Chronique de Goma : En avant !

A peine arrivés à Kigali (Rwanda), nous prenons la route du Congo voisin. Direction Goma, capitale du Nord-Kivu. Un comité d’accueil composé de plusieurs boursiers du Fonds Ngangi nous attend de pied ferme, impatient de nous faire découvrir leur ville et leur quotidien.

Contribution externe
Chronique de Goma : En avant !
©D.R.

Tout au long de notre séjour, nous posterons plusieurs chroniques pour tenter de vous faire vivre l’expérience avec nous.

Les ceintures bouclées, les accoudoirs relevés, les dossiers droits, nous atterrissons enfin à Kigali. Cette ville, souvent citée en exemple pour son développement fulgurant des dernières années, nous frappe par son organisation et ses infrastructures efficaces. Hélas, nous n’y restons que très peu car Robert nous attend déjà avec son 4X4, direction Goma, capitale du Nord-Kivu à l’est de la RDC. Malgré les quelques manifestations des derniers jours, nous passons la frontière sans encombres. Un comité d’accueil composé de plusieurs boursiers du Fonds Ngangi nous attend de pied ferme, impatient de nous faire découvrir leur ville et leur quotidien.

Comme dit dans l’article d’introduction de la chronique, nous effectuons ce voyage dans le cadre du projet Fonds Ngangi, qui est l’un des 8 projets chapeautés par l’ASBL « En Avant les Enfants ». Le Fonds Ngangi veut soutenir le développement de la région en soutenant de nombreux jeunes congolais à financer leurs études universitaires. L’objectif du voyage est notamment de perfectionner et d’améliorer l’octroi des bourses mais aussi de lancer une académie d’aide à l’entreprenariat à Goma. Tout au long de notre séjour, nous posterons plusieurs chroniques pour tenter de vous faire vivre l’expérience avec nous.

Après une bonne nuit de sommeil, nous commençons la journée avec la visite d’Inuka, un des 8 projets chapeautés par l’ASBL « En Avant les Enfants ». Inuka (« Relever et progresser » en Swahili) a pour objectif d’aider des jeunes filles rejetées par leurs familles, violées, ou déplacées à se réinsérer dans leur communauté. Une quarantaine de jeunes y sont répartis en six « familles » et sont encadrés quotidiennement par des « mamans » psychologues qui les aident à se reconstruire. Une fois dans l’enceinte, la joie débordante des enfants est émouvante.

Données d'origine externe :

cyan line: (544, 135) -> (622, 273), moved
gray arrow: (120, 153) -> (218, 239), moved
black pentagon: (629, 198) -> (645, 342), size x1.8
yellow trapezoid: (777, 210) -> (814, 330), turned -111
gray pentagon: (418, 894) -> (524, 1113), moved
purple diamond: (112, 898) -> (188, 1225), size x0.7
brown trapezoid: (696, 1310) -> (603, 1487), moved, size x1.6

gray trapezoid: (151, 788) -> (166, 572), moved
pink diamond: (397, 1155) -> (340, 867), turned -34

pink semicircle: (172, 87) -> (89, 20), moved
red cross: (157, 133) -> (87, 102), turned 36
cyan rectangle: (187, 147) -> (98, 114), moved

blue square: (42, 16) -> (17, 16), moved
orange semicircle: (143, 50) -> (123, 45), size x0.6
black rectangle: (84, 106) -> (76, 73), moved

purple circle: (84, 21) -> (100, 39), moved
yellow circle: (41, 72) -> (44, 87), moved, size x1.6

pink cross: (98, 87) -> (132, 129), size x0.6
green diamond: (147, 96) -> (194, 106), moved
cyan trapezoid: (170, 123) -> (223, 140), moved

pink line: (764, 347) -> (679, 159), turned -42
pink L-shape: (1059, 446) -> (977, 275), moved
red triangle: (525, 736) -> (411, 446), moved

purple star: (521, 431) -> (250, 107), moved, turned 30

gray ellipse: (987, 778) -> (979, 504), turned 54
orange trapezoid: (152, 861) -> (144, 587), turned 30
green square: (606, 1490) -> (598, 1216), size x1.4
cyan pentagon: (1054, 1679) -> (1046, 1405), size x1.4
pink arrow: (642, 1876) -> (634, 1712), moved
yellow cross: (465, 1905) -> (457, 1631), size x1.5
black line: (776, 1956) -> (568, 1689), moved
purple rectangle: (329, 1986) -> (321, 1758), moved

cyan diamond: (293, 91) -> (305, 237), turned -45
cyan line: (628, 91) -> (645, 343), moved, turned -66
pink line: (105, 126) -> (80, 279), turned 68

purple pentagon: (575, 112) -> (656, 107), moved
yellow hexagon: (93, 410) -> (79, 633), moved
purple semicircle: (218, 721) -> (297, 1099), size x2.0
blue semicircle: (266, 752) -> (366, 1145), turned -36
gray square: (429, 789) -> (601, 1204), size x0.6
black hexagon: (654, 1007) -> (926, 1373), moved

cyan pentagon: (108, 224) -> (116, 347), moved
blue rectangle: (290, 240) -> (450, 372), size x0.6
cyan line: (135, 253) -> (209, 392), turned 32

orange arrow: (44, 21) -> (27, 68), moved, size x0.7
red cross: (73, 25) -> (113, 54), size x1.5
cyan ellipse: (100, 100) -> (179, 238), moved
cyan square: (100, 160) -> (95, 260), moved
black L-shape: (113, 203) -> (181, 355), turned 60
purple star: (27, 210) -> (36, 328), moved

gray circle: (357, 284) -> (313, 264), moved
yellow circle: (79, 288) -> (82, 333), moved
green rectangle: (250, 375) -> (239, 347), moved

Ceux-ci nous invitent sans hésiter à participer à leurs jeux et nous entrainent sans cesse dans leurs danses.

En ville, malgré un environnement instable (tant politiquement que géologiquement -le volcan Nyiragongo menace la ville en permanence), l’activité est intense; les Tchoucoudou (sorte de trottinette en bois pour le transport de matériel) et les taxis-motos règnent en maître sur les routes défoncées tandis que les trottoirs sont investis par les vendeurs de recharges téléphoniques et autres petits commerçants en tout genre.

La journée touchant à sa fin, nos amis congolais nous emmènent dans un bar branché de la ville où l’on nous sert de la Primus ou de la Simba, deux bières bien connues localement. Lorsque nous discutons avec les jeunes universitaires et leurs amis, on décèle une vraie foi en l’avenir et une volonté de faire changer les choses positivement. Ils savent que le processus peut prendre du temps mais ils sont convaincus que leur diplôme leur permettra de participer au développement de la région.

Les prochains jours seront marqués par les visites des autres projets d’« En avant les Enfants », des universités de la ville de Goma, de la mise en place d’un projet d’académie d’entreprenariat et de la visite des attractions touristiques incontournables de la région (gorilles et volcan). Nous aurons l’occasion de vous raconter tout cela lors des prochaines chroniques.